Since 2020, more than 100 rural hospitals have either stopped delivering babies or announced plans to end the service by 2025, according to a report by the Center for Healthcare Quality and Payment Reform. That includes Clark Fork Valley Hospital in Plains, located northwest of Missoula, about 25 miles east of Thompson Falls. The critical access hospital ended obstetric delivery services Jan. 1, 2024, because of declining births and difficulties in recruiting staff to provide around-the-clock coverage, according to the hospital’s announcement. 

Logan Health-Cut Bank, located north of Great Falls near the Blackfeet Indian Reservation, also ceased delivery services in recent years, said Katy Mack, the Montana Hospital Association’s vice president of communications and member engagement.

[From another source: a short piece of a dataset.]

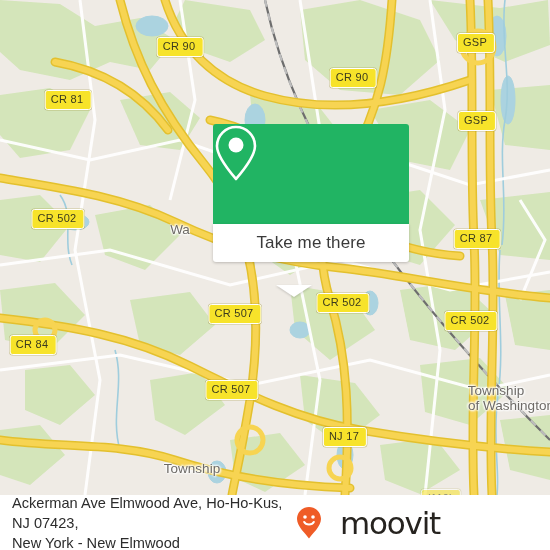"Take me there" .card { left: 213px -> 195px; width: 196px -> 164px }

Labor and delivery is an expensive and challenging service for hospitals to support in any Montana community, especially those where populations and birth volumes have decreased, Mack said. Workforce shortages, the high cost of constant care and the rising cost of supplies, equipment and medications put economic pressure on hospitals, she said. 

“Even larger hospitals tend to subsidize these services in order to ensure the service remains in the community,” Mack said. “The overall financial health of our hospitals is critical to ensuring they can continue to operate services that run at a loss.”